I know that for RNASeq the default option is to count reads based on exons (-t 'exon'
in case of counting with featureCounts), and based on my understanding from previous questions like here and here and -poorly described- subread documentation I have realised that by counting the reads based on genes (-t 'gene'
) we would end up including transcripts aligned to intron regions to our final count table for each gene as well.
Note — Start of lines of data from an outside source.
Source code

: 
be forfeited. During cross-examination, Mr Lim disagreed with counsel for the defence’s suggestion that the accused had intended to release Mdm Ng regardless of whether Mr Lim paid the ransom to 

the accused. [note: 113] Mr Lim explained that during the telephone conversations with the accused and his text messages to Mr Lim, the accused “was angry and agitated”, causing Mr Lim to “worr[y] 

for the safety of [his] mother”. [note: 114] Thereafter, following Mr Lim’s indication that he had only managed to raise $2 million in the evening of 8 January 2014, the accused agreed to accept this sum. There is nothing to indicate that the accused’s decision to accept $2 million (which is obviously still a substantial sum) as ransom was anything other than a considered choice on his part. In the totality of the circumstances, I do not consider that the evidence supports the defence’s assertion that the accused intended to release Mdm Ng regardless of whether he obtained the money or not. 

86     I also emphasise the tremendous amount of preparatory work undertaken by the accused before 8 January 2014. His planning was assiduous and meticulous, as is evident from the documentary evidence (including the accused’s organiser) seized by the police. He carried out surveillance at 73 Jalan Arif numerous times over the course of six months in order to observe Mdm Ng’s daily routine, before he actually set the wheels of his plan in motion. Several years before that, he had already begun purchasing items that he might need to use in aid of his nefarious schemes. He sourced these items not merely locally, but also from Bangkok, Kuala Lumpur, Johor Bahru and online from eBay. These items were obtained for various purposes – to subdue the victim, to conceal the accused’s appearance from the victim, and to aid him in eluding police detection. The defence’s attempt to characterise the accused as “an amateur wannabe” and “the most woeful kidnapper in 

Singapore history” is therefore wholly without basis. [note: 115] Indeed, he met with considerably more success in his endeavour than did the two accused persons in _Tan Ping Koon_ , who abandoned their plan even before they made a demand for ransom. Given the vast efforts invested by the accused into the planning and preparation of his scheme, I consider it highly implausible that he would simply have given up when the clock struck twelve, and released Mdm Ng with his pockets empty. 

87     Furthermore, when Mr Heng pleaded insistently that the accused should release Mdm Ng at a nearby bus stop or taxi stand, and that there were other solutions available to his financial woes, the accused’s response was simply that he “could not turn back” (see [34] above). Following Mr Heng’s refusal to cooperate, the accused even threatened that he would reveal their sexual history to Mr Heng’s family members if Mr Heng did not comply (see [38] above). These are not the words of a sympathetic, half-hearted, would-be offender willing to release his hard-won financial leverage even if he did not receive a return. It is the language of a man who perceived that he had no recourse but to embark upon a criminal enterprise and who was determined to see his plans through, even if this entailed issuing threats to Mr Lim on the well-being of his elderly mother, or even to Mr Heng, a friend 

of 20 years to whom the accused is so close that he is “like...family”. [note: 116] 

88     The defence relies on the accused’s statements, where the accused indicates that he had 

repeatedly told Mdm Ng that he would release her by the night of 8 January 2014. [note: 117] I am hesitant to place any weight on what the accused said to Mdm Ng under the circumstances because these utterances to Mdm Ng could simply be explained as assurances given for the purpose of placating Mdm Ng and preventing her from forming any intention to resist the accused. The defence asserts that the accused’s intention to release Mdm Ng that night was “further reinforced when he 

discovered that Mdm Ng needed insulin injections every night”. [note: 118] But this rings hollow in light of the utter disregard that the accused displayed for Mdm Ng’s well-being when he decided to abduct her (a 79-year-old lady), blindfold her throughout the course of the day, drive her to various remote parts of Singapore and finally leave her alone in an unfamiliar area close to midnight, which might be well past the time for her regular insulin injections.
If this is correct I would assume that by changing 'exon' to 'gene' one should end up with more counts for most genes (both cases we summarise at gene level or -g 'gene_id'
) and overall more read counts, however it seems that by setting feature type to 'gene' we actually end up with less reads assigned:
analysing a test BAM file with:
featureCounts -p --countReadPairs -M -T 8 \
-t 'gene' \
-g 'gene_name' \
-a gencode.v38.annotation.gtf \
-o test.txt \
test.bam
would result in:
//================================= Running ==================================\\
|| ||
|| Load annotation file gencode.v38.annotation.gtf ... ||
|| Features : 60649 ||
|| Meta-features : 59385 ||
|| Chromosomes/contigs : 25 ||
|| ||
|| Process BAM file test.bam... ||
|| Paired-end reads are included. ||
|| Total alignments : 30471464 ||
|| Successfully assigned alignments : 24302041 (79.8%) ||
|| Running time : 0.29 minutes ||
while analysing the same BAM file with same arguments except for default exon feature type:
featureCounts -p --countReadPairs -M -T 8 \
-t 'exon' \
-g 'gene_name' \
-a gencode.v38.annotation.gtf \
-o test.txt \
test.bam
results in 6% much more assigned reads:
//================================= Running ==================================\\
|| ||
|| Load annotation file gencode.v38.annotation.gtf ... ||
|| Features : 1499012 ||
|| Meta-features : 59385 ||
|| Chromosomes/contigs : 25 ||
|| ||
|| Process BAM file test.bam... ||
|| Paired-end reads are included. ||
|| Total alignments : 30471464 ||
|| Successfully assigned alignments : 26053717 (85.5%) ||
|| Running time : 0.25 minutes ||
Could someone please explain to me what I'm missing here?
Yeah , it is expected right. when you summarise against gene exon-exon spanning reads are counted once but in the exon level you count as twice. Since the split reads originated from two exons. Check the junction reads please.